Biasanya, ibu Rh D-negatif menerima injeksi Ig anti-D saat usia kehamilan 28 minggu, yaitu
sekitar waktu ketika sel darah merah janin mulai mengekspresikan antigen D, dan ibu
menerima dosis lain di saat usia kehamilan 34 minggu, beberapa minggu sebelum persalinan
dimulai selama risiko perdarahan fetomaternal tinggi. Dosis final Ig anti-D diberikan setelah
bayi telah dilahirkan. Selain itu, Ig anti-D diberikan untuk menutupi peristiwa lain selama
kehamilan yang dapat menyebabkan sensitisasi, misalnya, perdarahan ante partum dan
preeklamsia.

Jika ibu peka, menentukan apakah janin beresiko dan memonitor nya
Setelah anti-D ibu telah dikonfirmasi, langkah berikutnya adalah untuk
menentukan apakah sel darah merah janin telah menjadi target, yaitu, dengan
melakukan konfirmasi status Rh janin.
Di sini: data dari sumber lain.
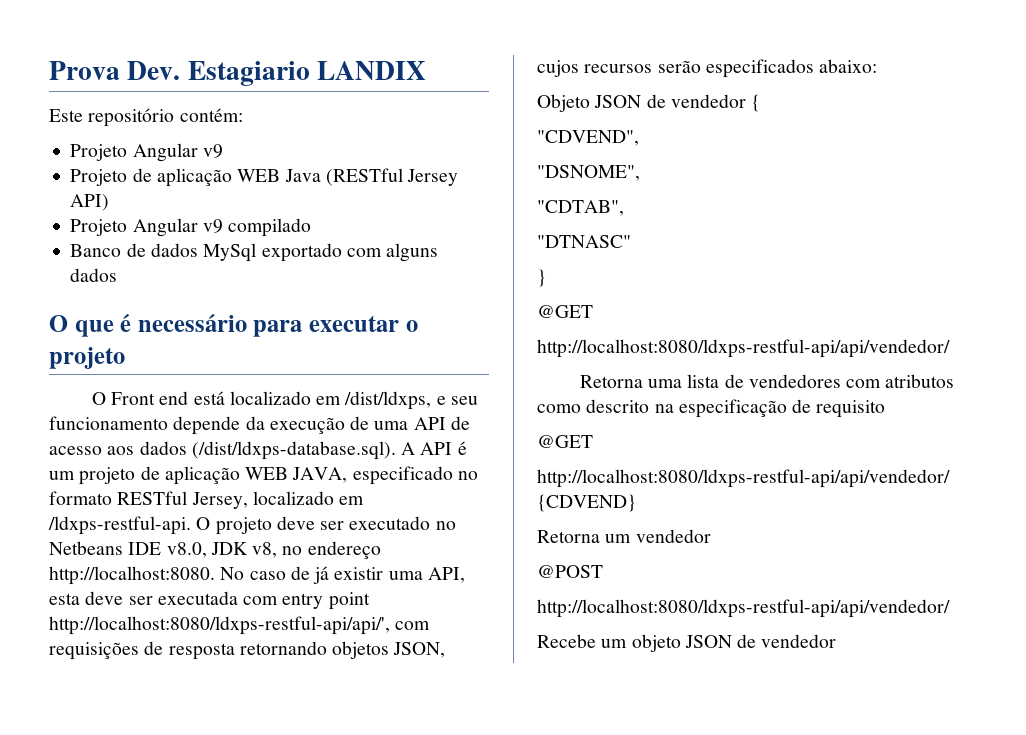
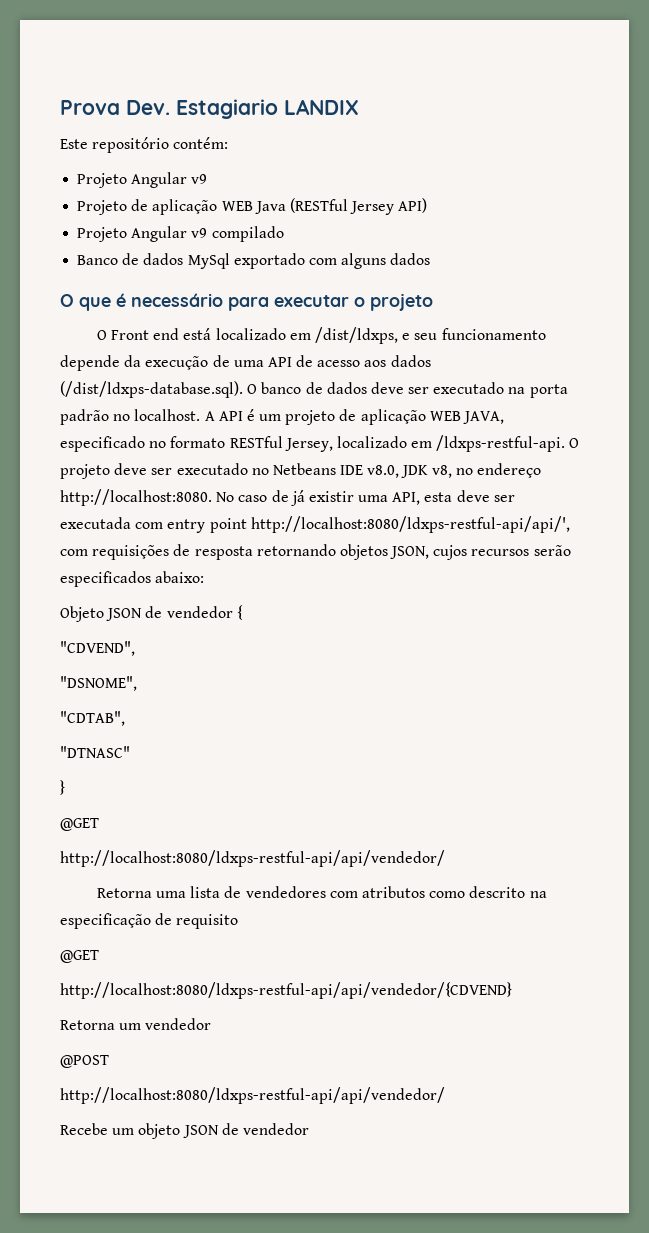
(396, 450) none -> [247,382,568,398] [60,409,201,425] O banco de dados deve ser executado na porta padrão no localhost.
Jika ayah adalah homozigot untuk alel D
(D / D), janin akan D positif. Namun jika ayah heterozigot (D / d), ada
kemungkinan bahwa 50:50 janin D positif, dan satu-satunya cara untuk
mengetahui golongan darah pasti adalah untuk menguji sampel sel janin yang
diambil dari tali pusar atau cairan ketuban.
Jika janin Rh D-positif, kehamilan ini dimonitor untuk tanda-tanda HDN.
Pemantauan meliputi USG rutin dan pemantauan beberapa anti-D dalam serum
ibu.
Hemolisis aktif ditunjukkan dengan adanya anti-D. Jika tes darah janin
menegaskan anemia janin maka transfusi darah dapat dilakukan di dalam rahim
untuk menggantikan sel darah merah janin yang telah lisis.
Transfusi darah mungkin juga diperlukan untuk memperbaiki anemia pada masa
neonatus. Selama periode ini mungkin juga ada kenaikan tajam tingkat bilirubin
pada neonatus, yang dapat diturunkan dengan foto terapi dan transfusi tukar.